# start of AVAILABLE RECORDS

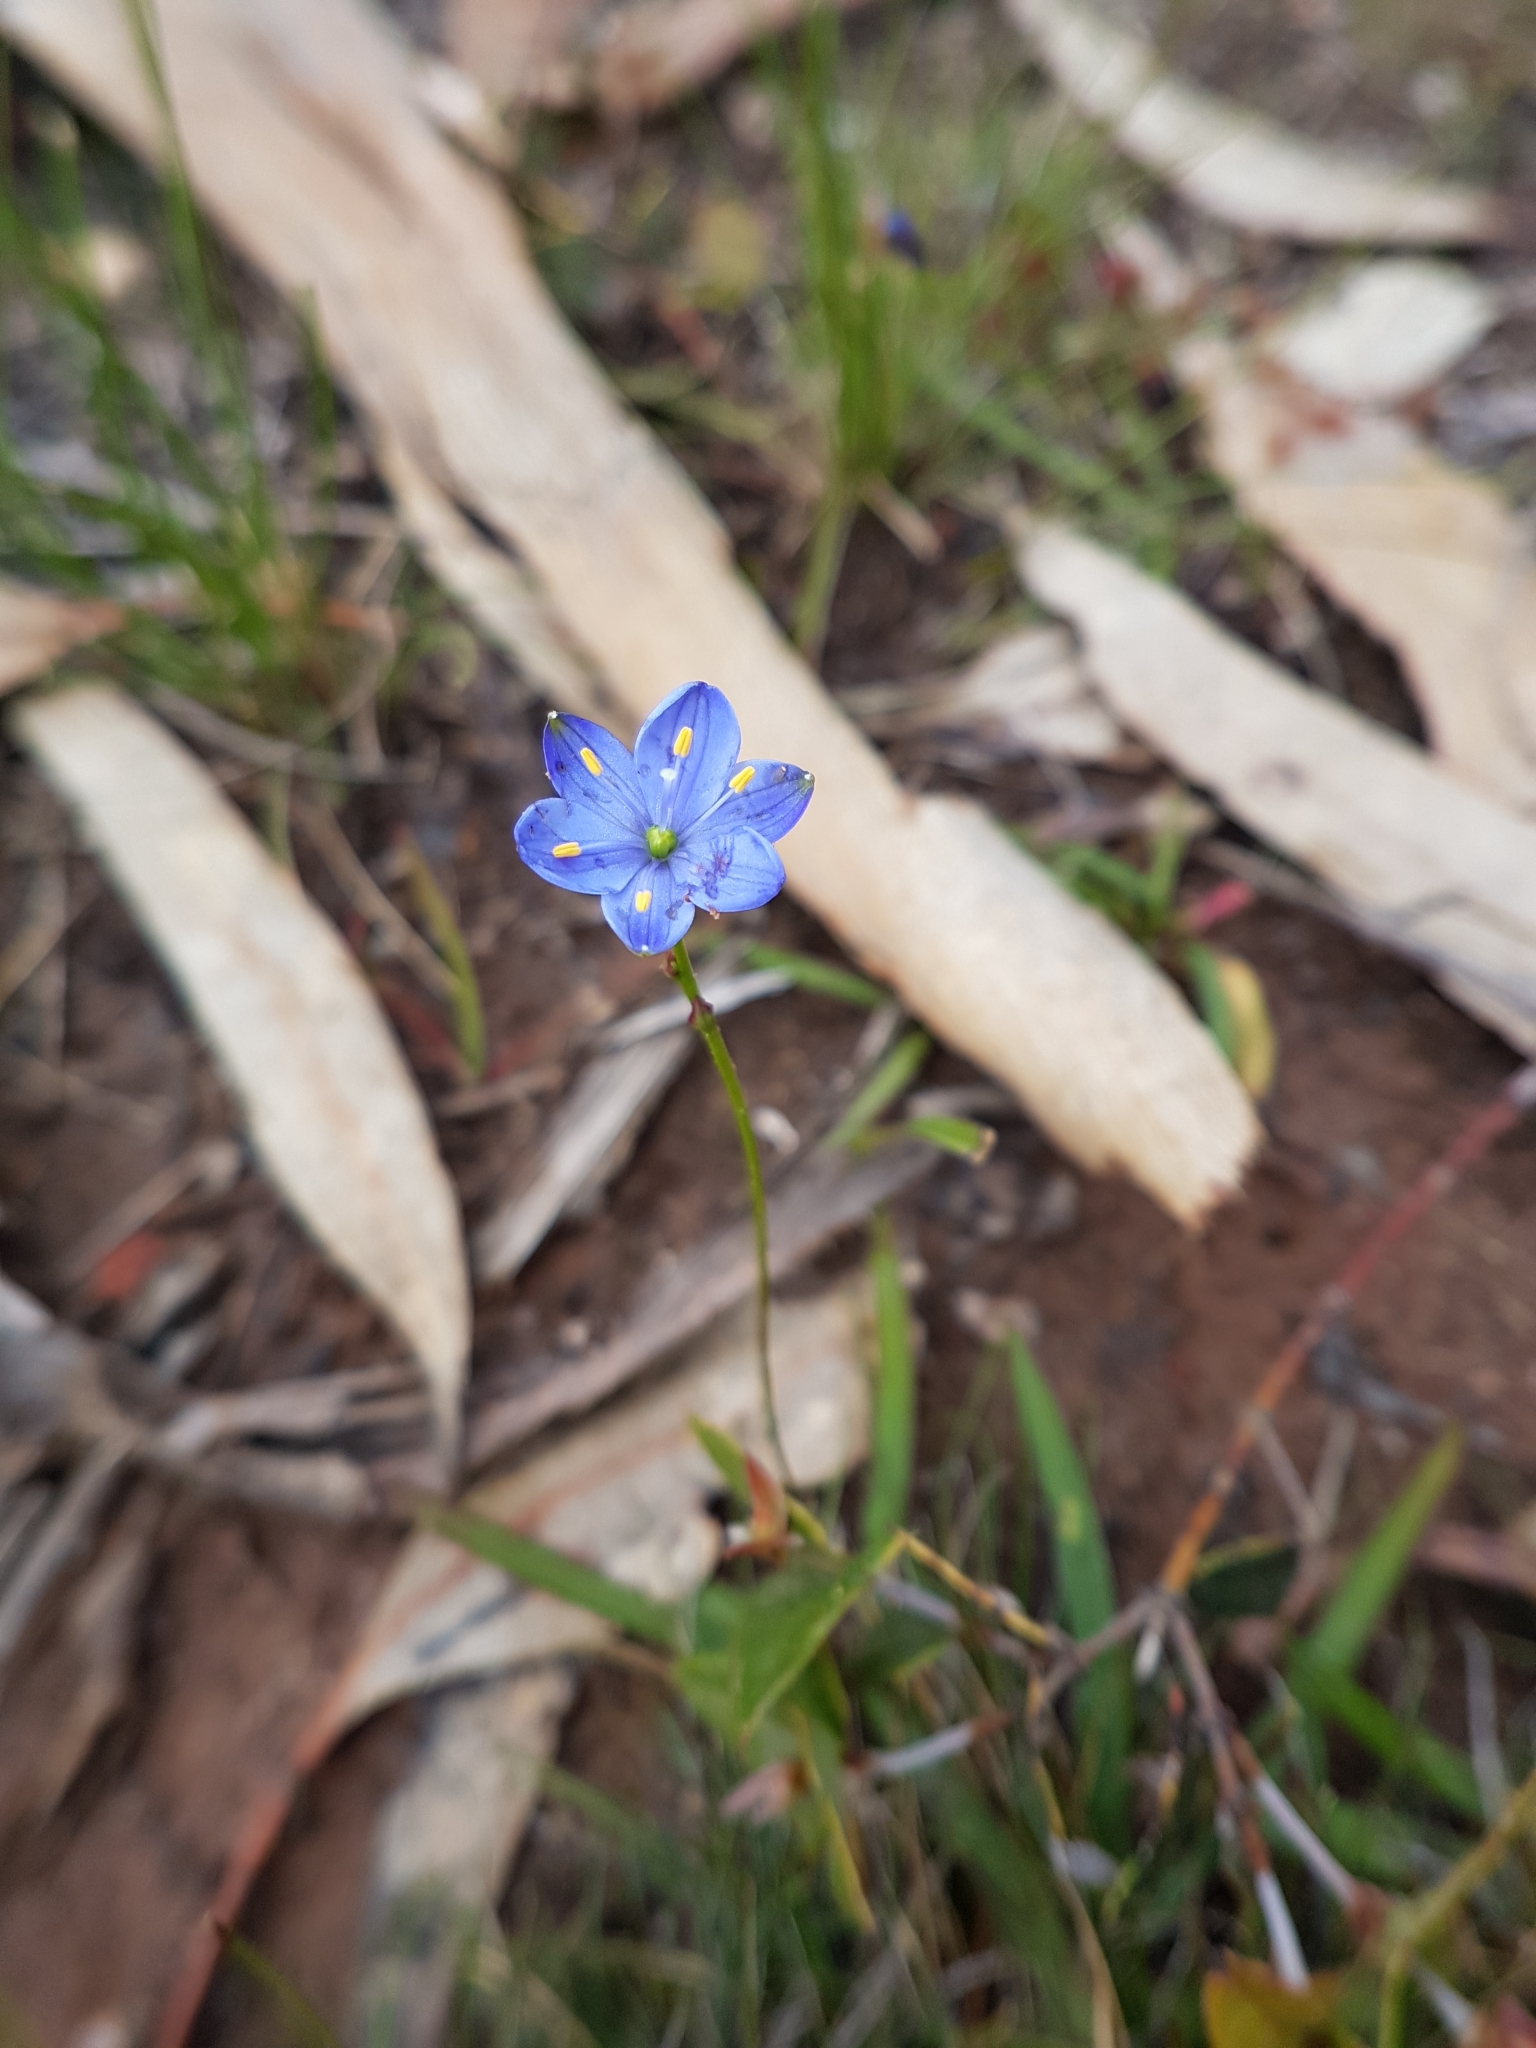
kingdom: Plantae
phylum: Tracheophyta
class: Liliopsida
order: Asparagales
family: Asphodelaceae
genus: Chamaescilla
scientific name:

# end of AVAILABLE RECORDS

Transcribe every line of data in the items above word for word, leaving out the pictures.

_RESPONSE TO THE EXERCISE_:
kingdom: Plantae
phylum: Tracheophyta
class: Liliopsida
order: Asparagales
family: Asphodelaceae
genus: Chamaescilla
scientific name:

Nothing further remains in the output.